Hmm, yeah I think they can handle it. I've showed them massgrave to not pay microslop for Office and they seemed fine*. It's really not too different than that. And besides, as windows users, they have to had reinstall windows cleanly at least once in their lifetime. Personally I found installing linux distros a lot easier, so they might think that way too.
It's just which distro. and it's mainly for gaming first. So maybe bazzite because it's atomic? But it's relatively new and maybe the community and docs aren't as many as say fedora or ubuntu. as far as I understand it despite bazzite is atomic fedora, there's still some quirks that's not fully applicable fully? So maybe just vanilla fedora? I kind of don't want to suggest ubuntu even if that's what they might have heard of before.

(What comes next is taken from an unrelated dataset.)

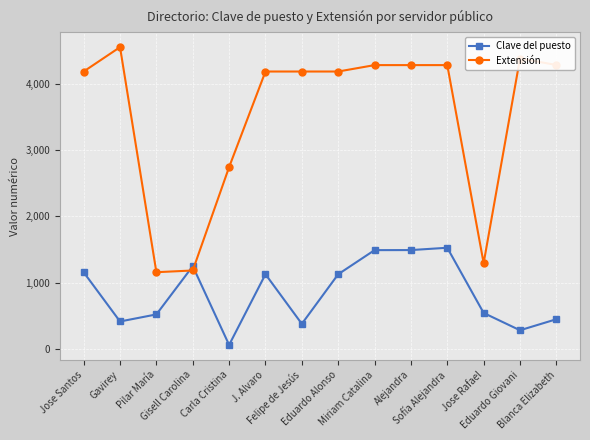

Is this an area chart (filled region under the line)?

No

*I know, I know, libre office suites are out there and I personally already use them. But it's being used to it is the thing.
see this is what I mean, stop thinking about it and just tell them to go install xubuntu with the knowledge that they're going to wipe it in a few days anyways
Maybe something other than Ubuntu? Ubuntu is past its prime, it used to be good, but as other distros got better, it didn't, leaving it outcompeted. I'd recommend Mint, Bazzite, Fedora, or PopOS, but that's just the sentiment I'm getting from the community; I myself have only used Ubuntu and openSUSE on desktop, and have used Debian in VMs for stuff.

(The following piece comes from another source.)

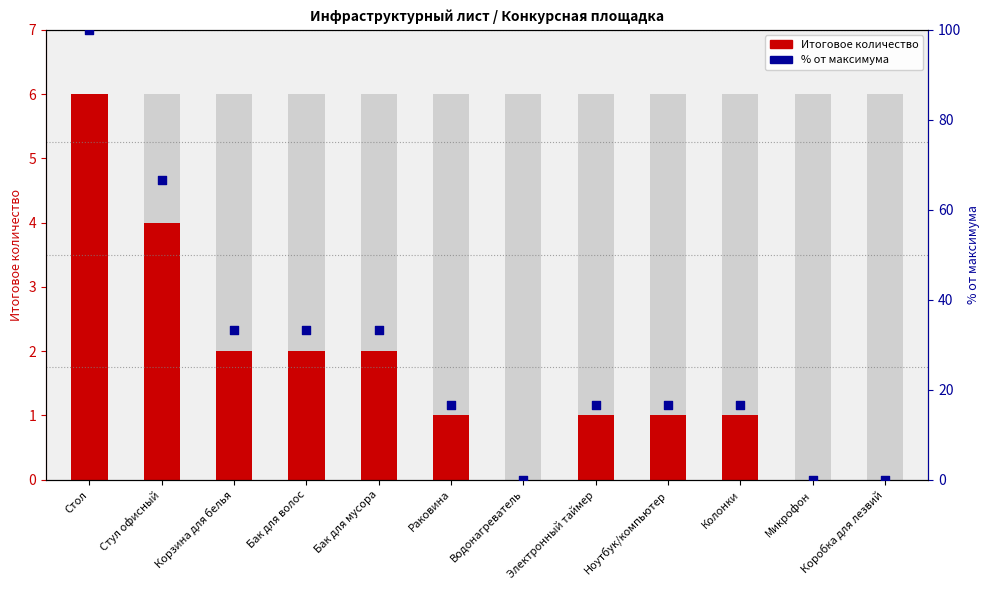

What is the change in value from Электронный таймер to Коробка для лезвий?

-16.7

Currently I use openSUSE, which I like, but it's not a beginner distro. It's quite universal, but that means not targeting beginners nor advanced users specifically. Debian is also like that (Maybe I'd use Debian if it had a good rolling release, but Debian Unstable is for testing and not meant to be stable, as opposed to openSUSE Tumbleweed which is probably the stablest rolling release out there, with a good QA system, because it's meant for daily use.). I've also heard that Fedora is universal like this. So why is it regarded as so good for beginners? Maybe openSUSE is actually fine for beginner usage? I don't know. The install would probably require the guidance of a Linux user though.
as a Pop user, it's surprising to see most of its users sticking to the old 22.04.
https://blog.system76.com/post/pop-os-letter-from-our-founder At the bottom, "Pop!_OS 22.04 LTS users will receive an upgrade notification in the OS starting January 2026. If you wish to upgrade to Pop!_OS 24.04 LTS before then, after backing up your files, open Terminal and run"
Probably the Feb numbers should reflect a larger migration to the latest Pop.
I'm not surprised by this at all. I tried 24.04 and found it lacked what attracted me to 22.04. It had some great new features, but overall the 22.04 experience is better. I'll keep trying it though, still early days.